The Dane spent four years with Haas alongside Romain Grosjean from 2017-20, at the end of which both drivers were told their services were no longer required.
Haas needed to save money and were putting all their focus on 2022 and the new regulations rather than 2021, so hired a pair of rookie drivers in Mick Schumacher and Nikita Mazepin who had considerable sponsorship backing behind them.
Magnussen thought, like Grosjean, that would be the end of his Formula 1 career.
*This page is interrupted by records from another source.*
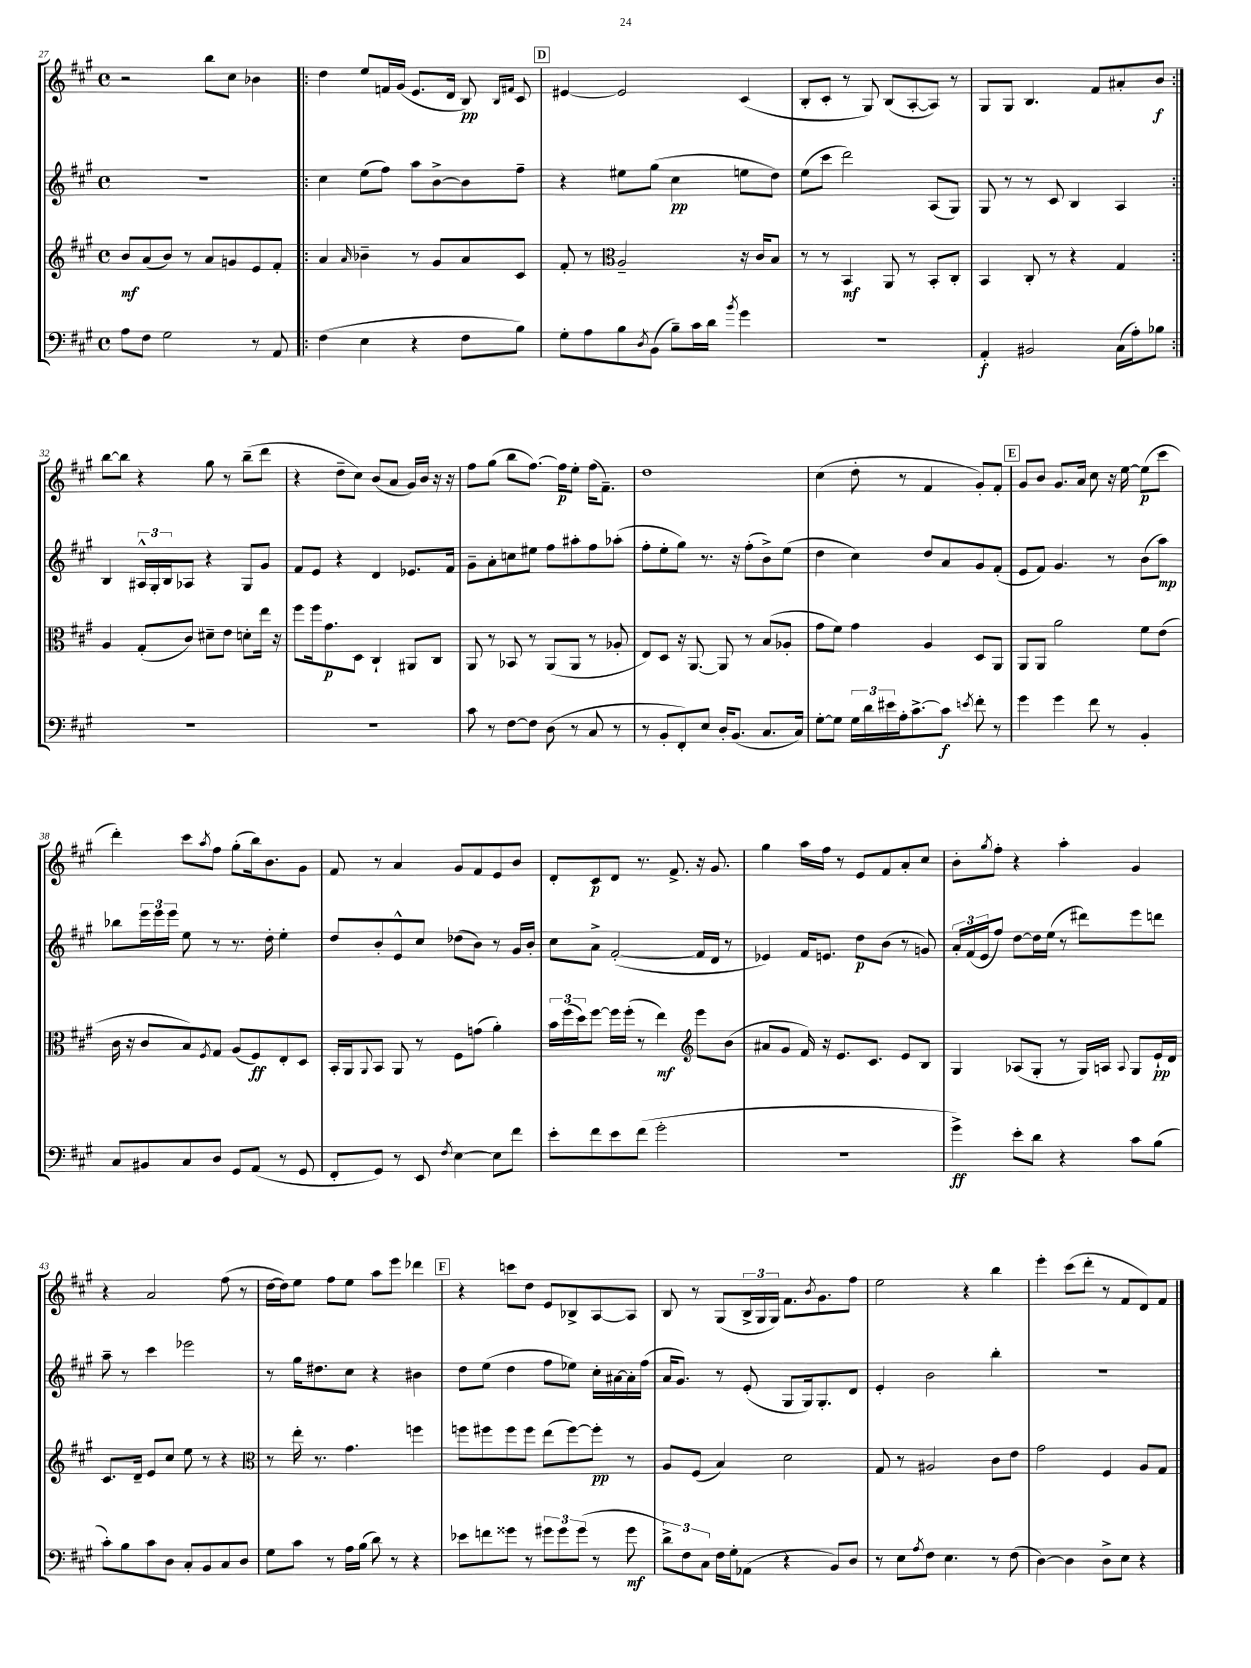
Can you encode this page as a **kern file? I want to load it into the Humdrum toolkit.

**kern	**kern	**kern	**kern
*staff4	*staff3	*staff2	*staff1
*clefF4	*clefG2	*clefG2	*clefG2
*k[f#c#g#]	*k[f#c#g#]	*k[f#c#g#]	*k[f#c#g#]
*M4/4	*M4/4	*M4/4	*M4/4
*met(c)	*met(c)	*met(c)	*met(c)
8A\L	8b/L	1r	2r
8F#\J	(8a/	.	.
2G#\	8b/J)	.	.
.	8r	.	.
.	8a/L	.	8bb\L
.	8g/	.	8cc#\J
8r	8e/	.	4b-\
8AA/	8f#'/J	.	.
=!|:	=!|:	=!|:	=!|:
(4F#\	4a/	4cc#\	4dd\
.	16qqa/	.	.
4E\	4b-~\	(8ee\L	8ee/L
.	.	8ff#\J)	16f/L
.	.	.	(16g#/JJ
4r	8r	8aa\L	8.e/L
.	8g#/L	[8b^\	.
.	.	.	16d/Jk
8F#\L	8a/	8b\]	8B/)
.	.	.	16qqB/LL
.	.	.	16qqf#/JJ
8B\J)	8c#/J	8ff#~\J	8c#/
=	=	=	=
8G#'\L	8f#'/	4r	[4e#/
8A\	8r	.	.
*	*clefC3	*	*
8B\	2A~/	8ee#\L	2e#/]
8qD/	.	.	.
(8BB\J	.	(8gg#\J	.
8B~\L)	.	4cc#\	.
16c#\L	.	.	.
16d\JJ	.	.	.
8qb/	.	.	.
4g#\	16r	8ee\L	(4c#/
.	16c#/LK	.	.
.	8B/J	8dd\J)	.
=	=	=	=
1r	8r	(8ee\L	8B'/L
.	8r	8ccc#\J	8c#'/J
.	4BB/	2ddd\)	8r
.	.	.	8G#/)
.	8AA/	.	(8B/L
.	8r	.	[8A'/
.	8BB'/L	(8A/L	8A/]J)
.	8C#'/J	8G#/J)	8r
=	=	=	=
4AA'/	4BB/	8G#/	8G#/L
.	.	8r	8G#/J
2BB#/	8C#'/	8r	4.B/
.	8r	8c#/	.
.	4r	4B/	.
.	.	.	8f#/L
(16C#\LL	4G#/	4A/	8a#'/
16A'\J)	.	.	.
8B-\J	.	.	8b/J
=:|!	=:|!	=:|!	=:|!
1r	4A/	4B/	[8bb\L
.	.	.	8bb\]J
.	(8G#'/L	24A#^^/LL	4r
.	.	24G#'/	.
.	.	24B/J	.
.	8c#/J)	8A-/J	.
.	8d#~\L	4r	8gg#\
.	8e\J	.	8r
.	8d'\L	8G#/L	(8bb~\L
.	16ee\Jk	8g#/J	8ddd\J
.	16r	.	.
=	=	=	=
1r	8ff#\L	8f#/L	4r
.	16ff#\k	8e/J	.
.	8.g#\	.	.
.	.	4r	8dd~\L
.	8D\J	.	8cc#\J)
.	4C#`/	4d/	(8b/L
.	.	.	8a/J
.	8AA#/L	8.e-/L	16g#/LL)
.	.	.	16b/JJ
.	8C#/J	.	16r
.	.	16f#/Jk	16r
=	=	=	=
8c#\	8AA/	8g#~\L	8ff#\L
8r	8r	8a'\	(8gg#\J
[8F#\L	8BB-/	8cc\	8bb\L
8F#\]J	8r	8ee#\J	[8.ff#\J)
(8D\	(8AA/L	8ff#\L	.
.	.	.	16ff#\]LK
8r	8AA/J	8aa#'\	8ee'\J
8C#/	8r	8ff#\	(16ff#\LK
.	.	.	8.f#~\J)
8r	8A-'/	(8aa-'\J	.
=	=	=	=
8r	8E/L)	8ff#'\L	1dd
8BB'/L	8D/J	8ee'\	.
8FF#'/)	16r	8gg#\J)	.
.	[8.AA/	.	.
8E/J	.	8.r	.
16D'/LK	8AA/]	.	.
(8.BB/J	.	16r	.
.	8r	(8ff#'\L	.
8.C#/L	(8B/L	8b^\)	.
.	8A-'/J	(8ee\J	.
16C#/Jk)	.	.	.
=	=	=	=
[8G#'\L	8g#\L	4dd\	(4cc#\
8G#\]J	8f#\J)	.	.
24G#\LL	4g#\	4cc#\)	8dd'\
24d\	.	.	.
24e#\	.	.	.
16A'\J	.	.	8r
[8.c#^\	.	.	.
.	4A/	8dd/L	4f#/
8c#\]J	.	8a/	.
8qe/	.	.	.
8f#'\	8D/L	8g#/	8g#'/L)
8r	8AA/J	(8f#'/J	8f#'/J
=	=	=	=
4g#\	8AA/L	8e/L	8g#/L
.	8AA/J	8f#/J)	8b/J
4g#\	2a\	4.g#/	8.g#/L
.	.	.	16a/Jk
8f#\	.	.	8cc#\
8r	.	8r	16r
.	.	.	[16ee\
4BB'/	8f#\L	(8b\L	(8ee\]L
.	(8e\J	8aa\J)	8ccc#\J
=	=	=	=
8C#/L	16c#\	8bb-\L	4ddd'\)
.	16r	.	.
8BB#/	8c#/L	24eee\L	.
.	.	24eee\	.
.	.	24eee\JJ	.
8C#/	8B/)	8ee\	8ccc#\L
.	8qF#/	.	8qaa/
8D/J	8G#/J	8r	8ff#\J
8GG#/L	(8A/L	8.r	(8gg#'\L
(8AA/J	8F#/)	.	16bb\k)
.	.	16dd'\	8.b\
8r	8E'/	4ee'\	.
8GG#/	8D/J	.	8g#\J
=	=	=	=
8FF#'/L	16BB'/LL	8dd/L	8f#/
.	16AA/J	.	.
.	8qqAA/	.	.
8GG#/J)	8BB/J	8b'/	8r
8r	8AA/	8e^^/	4a/
8EE/	8r	8cc#/J	.
8qF#/	.	.	.
[4E\	8F#\L	(8dd-\L	8g#/L
.	(8g\J	8b\J)	8f#/
8E\]L	4a'\)	8r	8e/
8f#\J	.	16g#/LL	8b/J
.	.	16b'/JJ	.
=	=	=	=
8e'\L	24b\LL	8cc#\L	8d'/L
.	(24ff#\	.	.
.	24dd\J)	.	.
8f#\	[8ff#\J	8a^\J	8c#/
8e\	16ff#\]LL	([2f#'/	8d/J
.	(16ff#'\JJ	.	.
(8f#\J	8r	.	8.r
2g#'\	4ee\)	.	.
.	.	.	8.f#^/
*	*clefG2	*	*
.	8eee\L	16f#/]LL	16r
.	.	16d/JJ	8.g#/
.	(8b\J	8r	.
=	=	=	=
1r	8a#/L	4e-/)	4gg#\
.	8g#/J	.	.
.	16f#/)	16f#/LK	16aa\LL
.	16r	8.e/J	16ff#\JJ
.	8.e/L	.	8r
.	.	8dd\L	8e/L
.	8.c#/J	.	.
.	.	(8b\J	8f#/
.	8e/L	8r	8a'/
.	8B/J	8g/)	8cc#/J
=	=	=	=
4g#^\)	4G#/	24a'/LL	8b'\L
.	.	(24f#/	.
.	.	24e/J	.
.	.	.	8qgg#/
.	.	8ff#/J)	8ff#'\J
8e'\L	(8A-/L	[8dd\L	4r
8d\J	8G#'/J	16dd\]L	.
.	.	(16ee\JJ	.
4r	8r	8r	4aa'\
.	16G#/LL)	8ddd#\L)	.
.	16A/JJ	.	.
.	8qqA/	.	.
8c#\L	8G#/L	8eee\	4g#/
(8B\J	16e`/L	8ddd\J	.
.	16d/JJ	.	.
=	=	=	=
8c#'\L)	8.c#/L	8aa~\	4r
8B\	.	8r	.
.	16d~/Jk	.	.
8c#\	8e/L	4ccc#\	2a/
8D\J	8cc#/J	.	.
8C#'/L	8ee\	2eee-\	.
8BB/	8r	.	.
8C#/	4r	.	(8ff#\
8D/J	.	.	8r
=	=	=	=
*	*clefC3	*	*
8G#\L	8r	8r	[16dd\LL
.	.	.	16dd\]J)
8c#\J	16ee'\	16gg#\LK	8ee\J
.	8.r	8.dd#\	.
8r	.	.	8ff#\L
16A\LL	4.g#\	8cc#\J	8ee\J
(16B\JJ	.	.	.
8d\)	.	4r	8aa\L
8r	.	.	8eee\J
4r	4ff\	4b#\	4ddd-\
=	=	=	=
8e-\L	8ff\L	8dd\L	4r
8f\	8ff#\	(8ee\J	.
8g##\J	8ff#\	4dd\	8ccc\L
8r	8ff#\J	.	8dd\J
12g#\L	(8ee\L	8ff#\L	8e/L
12g#\	.	.	.
.	[8ff#\)	8ee-\J)	8B-^/
(12g#\J	.	.	.
8r	8ff#'\]J	16cc#'\LL	[8A/
.	.	[16a#\	.
8g#\	8r	16a#'\]	8A/]J
.	.	(16ff#\JJ	.
=	=	=	=
12d^\L)	8A/L	16a/LK	8B/
.	.	8.g#/J)	.
12F#\	.	.	.
.	(8F#/J	.	8r
12C#\J	.	.	.
16F#\LL	4B/)	8r	(8G#/L
16G#'\J	.	.	.
(8AA-\J	.	(8e'/	24B^/L
.	.	.	24G#/
.	.	.	24G#/JJ)
4r	2d\	8G#/L	8.f#\L
.	.	16G#/k)	.
.	.	.	8qb/
.	.	8.G#'/	8.g#\
8BB/L)	.	.	.
8D/J	.	8d/J	8ff#\J
=	=	=	=
8r	8G#/	4e'/	2ee\
8E\L	8r	.	.
8qA/	.	.	.
8F#\J	2A#/	2b\	.
4.E\	.	.	.
.	.	.	4r
8r	8c#\L	4bb'\	4bb\
(8F#\	8e\J	.	.
=	=	=	=
[4D\)	2g#\	1r	4eee'\
4D\]	.	.	(8ccc#\L
.	.	.	8ddd'\J
8D^\L	4F#/	.	8r
8E\J	.	.	8f#/L
4r	8A/L	.	8d/)
.	8G#/J	.	8f#/J
==	==	==	==
*-	*-	*-	*-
Both headed to America, Grosjean to race in IndyCar and Magnussen in sportscars.
But in February this year, everything changed due to the situation in the Ukraine and that meant Haas severed ties with the Mazepin family, so Magnussen was recalled to renew his association with the American-owned team.
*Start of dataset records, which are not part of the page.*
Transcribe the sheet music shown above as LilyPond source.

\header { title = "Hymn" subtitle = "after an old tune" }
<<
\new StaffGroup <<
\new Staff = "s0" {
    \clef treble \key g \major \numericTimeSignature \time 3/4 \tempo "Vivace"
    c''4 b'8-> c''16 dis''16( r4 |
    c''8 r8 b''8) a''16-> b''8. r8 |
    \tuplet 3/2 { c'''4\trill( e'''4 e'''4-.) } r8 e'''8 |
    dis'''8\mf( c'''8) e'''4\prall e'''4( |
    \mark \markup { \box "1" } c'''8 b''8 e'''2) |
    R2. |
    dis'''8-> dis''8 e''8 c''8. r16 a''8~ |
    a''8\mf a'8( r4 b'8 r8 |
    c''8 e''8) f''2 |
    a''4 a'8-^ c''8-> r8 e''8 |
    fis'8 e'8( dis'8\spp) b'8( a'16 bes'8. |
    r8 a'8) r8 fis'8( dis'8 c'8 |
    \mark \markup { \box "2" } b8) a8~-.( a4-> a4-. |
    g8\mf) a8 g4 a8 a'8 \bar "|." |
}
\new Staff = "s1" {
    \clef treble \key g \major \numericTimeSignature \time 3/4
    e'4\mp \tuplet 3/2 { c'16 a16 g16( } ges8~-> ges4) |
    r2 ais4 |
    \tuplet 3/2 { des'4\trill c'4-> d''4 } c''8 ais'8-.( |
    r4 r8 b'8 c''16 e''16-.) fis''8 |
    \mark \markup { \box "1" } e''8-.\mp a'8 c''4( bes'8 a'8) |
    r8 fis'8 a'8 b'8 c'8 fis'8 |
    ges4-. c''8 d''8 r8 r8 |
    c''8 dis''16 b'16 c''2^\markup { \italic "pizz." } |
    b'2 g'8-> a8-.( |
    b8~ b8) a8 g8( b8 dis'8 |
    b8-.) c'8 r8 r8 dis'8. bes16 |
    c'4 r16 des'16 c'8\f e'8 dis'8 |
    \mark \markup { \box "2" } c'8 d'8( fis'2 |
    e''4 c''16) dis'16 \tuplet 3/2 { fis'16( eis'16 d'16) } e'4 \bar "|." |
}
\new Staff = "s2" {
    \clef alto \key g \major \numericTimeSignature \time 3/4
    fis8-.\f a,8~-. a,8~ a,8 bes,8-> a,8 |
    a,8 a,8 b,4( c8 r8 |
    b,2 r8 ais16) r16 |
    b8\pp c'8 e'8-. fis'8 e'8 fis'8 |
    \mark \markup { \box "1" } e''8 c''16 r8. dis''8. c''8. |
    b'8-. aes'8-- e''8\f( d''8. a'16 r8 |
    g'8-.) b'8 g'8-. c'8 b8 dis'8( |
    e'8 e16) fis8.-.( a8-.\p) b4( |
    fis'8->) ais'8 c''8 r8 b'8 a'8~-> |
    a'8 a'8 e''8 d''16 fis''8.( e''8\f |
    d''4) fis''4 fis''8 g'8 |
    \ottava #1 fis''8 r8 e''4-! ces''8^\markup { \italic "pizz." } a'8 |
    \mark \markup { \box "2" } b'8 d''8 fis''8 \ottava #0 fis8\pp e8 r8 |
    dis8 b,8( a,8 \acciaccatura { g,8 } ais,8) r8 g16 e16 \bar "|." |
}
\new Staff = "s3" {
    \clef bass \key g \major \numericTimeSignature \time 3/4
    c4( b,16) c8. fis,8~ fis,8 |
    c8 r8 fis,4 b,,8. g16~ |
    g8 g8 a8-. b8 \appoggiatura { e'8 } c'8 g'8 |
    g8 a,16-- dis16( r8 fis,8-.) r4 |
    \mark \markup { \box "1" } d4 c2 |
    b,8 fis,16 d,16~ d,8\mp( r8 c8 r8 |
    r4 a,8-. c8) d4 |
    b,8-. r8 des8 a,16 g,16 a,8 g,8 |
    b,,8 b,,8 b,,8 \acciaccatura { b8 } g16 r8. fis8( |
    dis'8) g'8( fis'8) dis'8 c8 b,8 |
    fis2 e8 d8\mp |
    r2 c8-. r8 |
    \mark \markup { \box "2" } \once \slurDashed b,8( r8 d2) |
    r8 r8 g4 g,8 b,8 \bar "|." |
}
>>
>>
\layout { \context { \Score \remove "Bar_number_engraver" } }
Although the 29-year-old driver’s recent results have not been good, especially in direct comparison to those of Schumacher, he retains plenty of credit from a strong start to the campaign and has 22 points to the German’s 12.
Komatsu, trackside engineering director for Haas, has noticed a huge shift in Magnussen’s mentality from the dark days of 2020 when a rot in the team’s performance had well and truly set in, having begun just before the halfway mark of the 2019 campaign.
“Kevin’s attitude and mental state is like night and day different from two years ago,” Komatsu, who previously worked for BAR, Renault and Lotus, told Motorsport-total.com.
“He has come back much more mature after this year off. It’s a real pleasure to work with him.
“And he doesn’t even focus on beating his team-mate, he always thinks about the team.”
In the same interview, Komatsu had criticised Schumacher’s attitude at this season’s Austrian Grand Prix where the German had expressed unhappiness both privately and publicly about the Haas team’s strategy during sprint qualifying.
But the Japanese engineer put that down to the duo simply being at different stages of their careers, and six years apart in age.
“Five years ago, Kevin would have been exactly the same as Mick is today,” said Komatsu.
“Young drivers always want to beat their team-mate first. Kevin wants to beat Mick too, of course, but it’s not his first focus. He’s above that.
“Mick just has less experience. That’s why this is not meant to be a criticism of him.
“He’s learning all the time. He’s not slow, but most of all he’s learning all the time. If he sets the right focus and stays mentally strong, he will go a good way.
“And he will learn from his team-mates. Because learning, he’s really great at that.”